Résumé.-Parliament grew steadily in power and importance. The popular element was beginning to manifest itself in government. Feudal bondage was relaxing. The spirit of freedom, which heretofore had animated only the noble and the high-born, was now inflaming the heart of the serf. There was an almost simultaneous movement of the lower orders in various countries, owing plainly to general causes affecting European society. Amalgamation of races and hard-won concessions from despotic kings were creating an independent body of freemen.

Laws were inadequately administered. Property was insecure. The dwelling of the peasant was open to plunder, without hope of redress. Poverty and ignorance hovered over the masses. Domestic virtues were but slightly felt. Ideas of feasting and defense were pushed into the foreground. Luxury was inelegant, pleasures indelicate, pomp cumbersome and unwieldy. War stood on the right, and riot on the left.

The angry, fretful spirit of the working classes was joined to a restless state on religious matters, issuing in satire and stern attack.
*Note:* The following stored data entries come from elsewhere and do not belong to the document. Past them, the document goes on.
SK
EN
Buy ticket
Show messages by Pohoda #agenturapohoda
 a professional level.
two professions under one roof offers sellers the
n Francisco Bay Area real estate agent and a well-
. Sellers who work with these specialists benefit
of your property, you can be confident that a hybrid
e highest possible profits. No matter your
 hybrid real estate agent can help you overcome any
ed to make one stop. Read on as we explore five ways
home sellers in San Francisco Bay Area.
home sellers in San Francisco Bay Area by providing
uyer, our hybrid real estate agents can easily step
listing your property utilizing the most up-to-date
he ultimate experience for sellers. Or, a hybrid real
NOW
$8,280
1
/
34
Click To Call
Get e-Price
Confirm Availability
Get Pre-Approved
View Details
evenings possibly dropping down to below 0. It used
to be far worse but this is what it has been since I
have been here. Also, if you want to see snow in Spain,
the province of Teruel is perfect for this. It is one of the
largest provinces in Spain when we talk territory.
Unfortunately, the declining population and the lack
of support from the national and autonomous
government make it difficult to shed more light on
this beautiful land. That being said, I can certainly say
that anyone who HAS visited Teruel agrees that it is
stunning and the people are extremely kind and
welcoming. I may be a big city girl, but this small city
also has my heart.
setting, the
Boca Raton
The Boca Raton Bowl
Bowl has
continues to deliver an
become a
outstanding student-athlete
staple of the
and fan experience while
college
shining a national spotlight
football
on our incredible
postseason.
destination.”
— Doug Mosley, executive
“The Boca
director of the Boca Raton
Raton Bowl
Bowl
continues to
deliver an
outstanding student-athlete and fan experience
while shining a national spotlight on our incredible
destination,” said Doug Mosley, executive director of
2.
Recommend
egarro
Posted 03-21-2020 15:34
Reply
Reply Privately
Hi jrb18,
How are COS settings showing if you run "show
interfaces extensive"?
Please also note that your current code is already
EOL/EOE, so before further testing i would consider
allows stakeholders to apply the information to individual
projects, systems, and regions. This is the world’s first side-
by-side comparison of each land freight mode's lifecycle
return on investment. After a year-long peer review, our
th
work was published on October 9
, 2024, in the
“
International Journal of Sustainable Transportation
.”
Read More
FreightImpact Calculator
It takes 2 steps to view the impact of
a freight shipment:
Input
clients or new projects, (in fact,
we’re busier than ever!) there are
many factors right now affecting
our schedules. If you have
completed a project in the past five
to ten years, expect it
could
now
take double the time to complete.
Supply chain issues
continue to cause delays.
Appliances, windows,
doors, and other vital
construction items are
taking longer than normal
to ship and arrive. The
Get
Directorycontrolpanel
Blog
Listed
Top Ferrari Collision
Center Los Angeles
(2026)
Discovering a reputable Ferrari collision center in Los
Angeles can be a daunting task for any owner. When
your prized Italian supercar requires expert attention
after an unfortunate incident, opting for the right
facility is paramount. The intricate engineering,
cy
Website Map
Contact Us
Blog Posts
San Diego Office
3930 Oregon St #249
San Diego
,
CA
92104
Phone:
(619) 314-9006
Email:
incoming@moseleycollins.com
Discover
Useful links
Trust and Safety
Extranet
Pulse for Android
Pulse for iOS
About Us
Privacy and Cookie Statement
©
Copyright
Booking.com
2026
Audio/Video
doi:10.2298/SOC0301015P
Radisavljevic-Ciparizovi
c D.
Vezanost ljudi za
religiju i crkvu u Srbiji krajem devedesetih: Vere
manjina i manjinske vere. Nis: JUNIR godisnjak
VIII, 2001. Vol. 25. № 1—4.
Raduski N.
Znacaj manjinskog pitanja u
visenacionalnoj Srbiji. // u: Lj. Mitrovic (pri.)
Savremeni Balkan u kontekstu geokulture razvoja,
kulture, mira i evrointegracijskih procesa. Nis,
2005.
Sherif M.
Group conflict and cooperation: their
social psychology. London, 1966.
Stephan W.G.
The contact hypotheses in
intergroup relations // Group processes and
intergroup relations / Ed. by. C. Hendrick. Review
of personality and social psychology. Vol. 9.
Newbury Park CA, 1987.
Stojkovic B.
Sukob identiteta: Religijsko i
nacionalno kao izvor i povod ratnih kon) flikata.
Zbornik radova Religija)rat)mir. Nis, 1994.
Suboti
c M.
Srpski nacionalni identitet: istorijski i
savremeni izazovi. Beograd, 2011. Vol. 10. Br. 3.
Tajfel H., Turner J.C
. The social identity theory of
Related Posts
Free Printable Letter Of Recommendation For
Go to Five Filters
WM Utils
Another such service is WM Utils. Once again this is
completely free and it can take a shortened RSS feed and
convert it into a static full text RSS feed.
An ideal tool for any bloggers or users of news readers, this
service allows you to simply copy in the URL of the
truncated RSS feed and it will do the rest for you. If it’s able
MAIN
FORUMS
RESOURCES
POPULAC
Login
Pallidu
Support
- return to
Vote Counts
The multiplied abuses in different branches of the Church, strongly supported indeed by the overshadowing superstition of the land, were yet at war with stubborn English instincts,-love of home, industry, and justice. Theory and practice were corrupt, and the corruption irritated the ethical sense of the few and the common sense of the many; the first result finding representation in Wycliffe, the second in Chaucer.